Ho guardato diversi tuoi scatti, le modelle hanno un’espressività molto forte e si sentono coinvolte a pieno nello scatto. Come ottieni tutto questo?

Io sono una persona estremamente timida nella vita privata, anche chiusa e introversa. Quando dico questo le persone rimangono molto sorprese e la risposta che mi danno è: Davvero? Tu timido?
Sì, sono timido, ma questo lato del mio carattere non è mai stato d’ostacolo al mio lavoro. A fine shooting le modelle mi dicono : “sono stata bene con te, mi sono sentita a mio agio, mi sono divertita”.

Capisci, si tratta di un book, un lavoro o un progetto, ma si è divertita.
Per me questo è importante, ovvero che entrambi durante il servizio stiamo bene e ci sentiamo a nostro agio.

Quello che appare in foto è il risultato del coinvolgimento di entrambi, perché non sto solo eseguendo un ritratto, ma un autoritratto . Il soggetto non sono io, ma in quella foto ci sono io.

La fotografia è un’arte versatile, che sia per immortalare momenti felici o una modella di alta moda, ci permette di esprimerci a pieno. Lavoro a parte, qual è l’aspetto che preferisci della fotografia?

L’aspetto che preferisco è sicuramente la possibilità di sviluppare la propria creatività.

Oggi molti fotografi e fotoamatori si sono lasciati prendere dalla malattia dei social.
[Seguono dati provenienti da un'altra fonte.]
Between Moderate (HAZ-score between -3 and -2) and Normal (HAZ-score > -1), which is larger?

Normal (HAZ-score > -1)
Ogni giorno scattano centinaia di foto, a tutte le ragazze che si propongono come modelle, a chiunque. Ogni giorno scattano, scattano, scattano e hanno centinaia anzi migliaia di foto uguali con ragazze diverse. Questo perchè rincorrono i canoni imposti dai social.  Pensano: “più ragazze scatto, più sono visibile e conosciuto”. Cosi invece di sviluppare la loro capacità artistica si ritrovano in mano con un portfolio fatto di book a ragazze, con foto tutte uguali e senza tocco personale.
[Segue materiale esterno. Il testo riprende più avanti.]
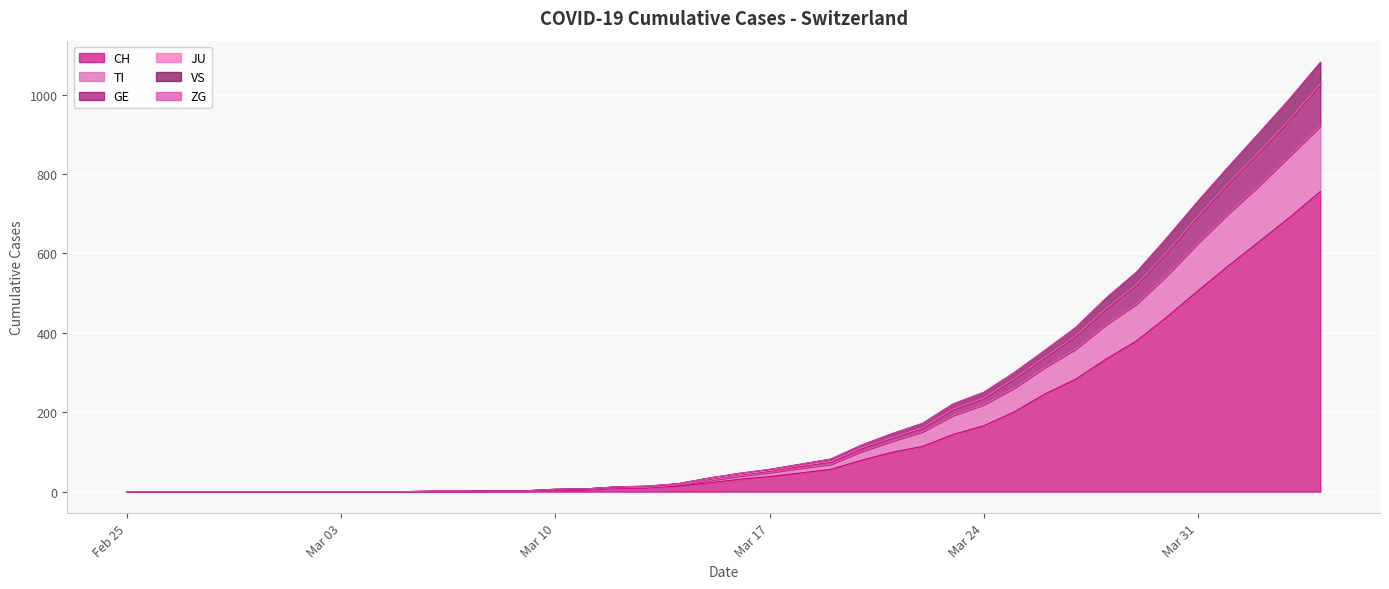

Does the chart display data point markers on the line(s)?

No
Negli scatti più artistici ho notato molti dettagli surreali, dove trovi l’ispirazione quando senti di non averne?

Adoro questo genere di ritratti. Sì allo sguardo che cattura, ma la componente surreale fa sì le emozioni e le sensazioni trasmesse da chi ho di fronte si accentuino. Tutto diventa irreale, come se stessimo vivendo un sogno.

Elliott Erwit disse: “per essere davvero buona una fotografia deve essere magica”
Non so se riesco a dare un senso di magia ai miei progetti, ma è verso quella direzione che voglio andare.

I fotografi che mi danno maggiore ispirazione sono contemporanei. Per citarne alcuni : Vincents Peters, Paolo Roversi, Alessio Albi

Fra i vari artisti con cui hai collaborato, quali sono quelli che per te sono stati più influenti?

Ho scattato molti comici di Colorado Cafè, ovviamente è “lavoro”, ma quello con cui mi sono trovato meglio penso sia Paolo Ruffini e anche i Matia Bazar con i quali ho collaborato di recente.

Sappiamo che hai collaborato anche con alcune band musicali per book e cataloghi, capita spesso che la fotografia si inserisca in altre forme d’arte?

Assolutamente sì! Deve essere così!

Un fotografo deve reagire a ciò che gli viene richiesto a 360 gradi, non può solo saper realizzare fotografie a luce ambiente, ma deve sapere gestire la luce. Non può cercare solo di fare foto emozionali, ma è importante che conosca la tecnica in modo da poter rispondere ad ogni esigenza.

Che cosa consigli a chi è alle prime armi con il tuo mestiere?

Di non farsi prendere dalla folle malattia dei social, scattando chiunque per visibilità, e di essere determinati a realizzare le proprie idee artistiche.

Grazie per le tue risposte, è stato un piacere scoprire così tanto sul tuo lavoro.

Grazie a voi che vi impegnate nel parlare e diffondere quest’arte.